▶ **Task details**: In the material, starting at the line containing "Q4. Rabindra Nath" and ending at the line containing "different than the", switch "vintage" to "release" and give those lines back with everything else unchanged.

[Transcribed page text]
▬▬▬▬▬▬

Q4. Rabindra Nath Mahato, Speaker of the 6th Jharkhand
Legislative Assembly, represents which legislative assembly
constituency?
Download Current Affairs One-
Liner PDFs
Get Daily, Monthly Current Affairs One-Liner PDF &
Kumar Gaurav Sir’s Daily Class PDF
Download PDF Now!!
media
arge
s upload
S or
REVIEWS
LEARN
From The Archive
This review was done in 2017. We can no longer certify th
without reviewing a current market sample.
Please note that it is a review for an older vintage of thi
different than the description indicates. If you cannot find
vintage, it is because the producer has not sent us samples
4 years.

▬▬▬▬▬▬

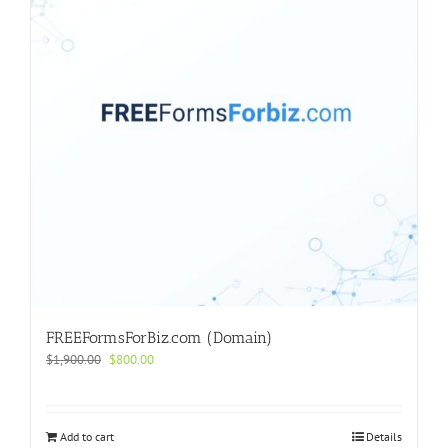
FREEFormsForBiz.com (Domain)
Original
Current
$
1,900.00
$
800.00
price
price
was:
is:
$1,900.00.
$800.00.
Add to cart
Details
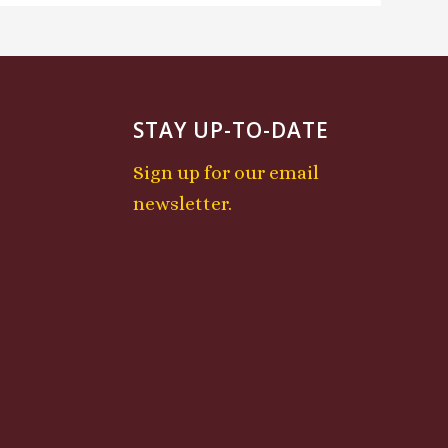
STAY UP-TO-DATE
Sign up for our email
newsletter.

▬▬▬▬▬▬

▶ **Problem solution**:
Q4. Rabindra Nath Mahato, Speaker of the 6th Jharkhand
Legislative Assembly, represents which legislative assembly
constituency?
Download Current Affairs One-
Liner PDFs
Get Daily, Monthly Current Affairs One-Liner PDF &
Kumar Gaurav Sir’s Daily Class PDF
Download PDF Now!!
media
arge
s upload
S or
REVIEWS
LEARN
From The Archive
This review was done in 2017. We can no longer certify th
without reviewing a current market sample.
Please note that it is a review for an older release of thi
different than the description indicates. If you cannot find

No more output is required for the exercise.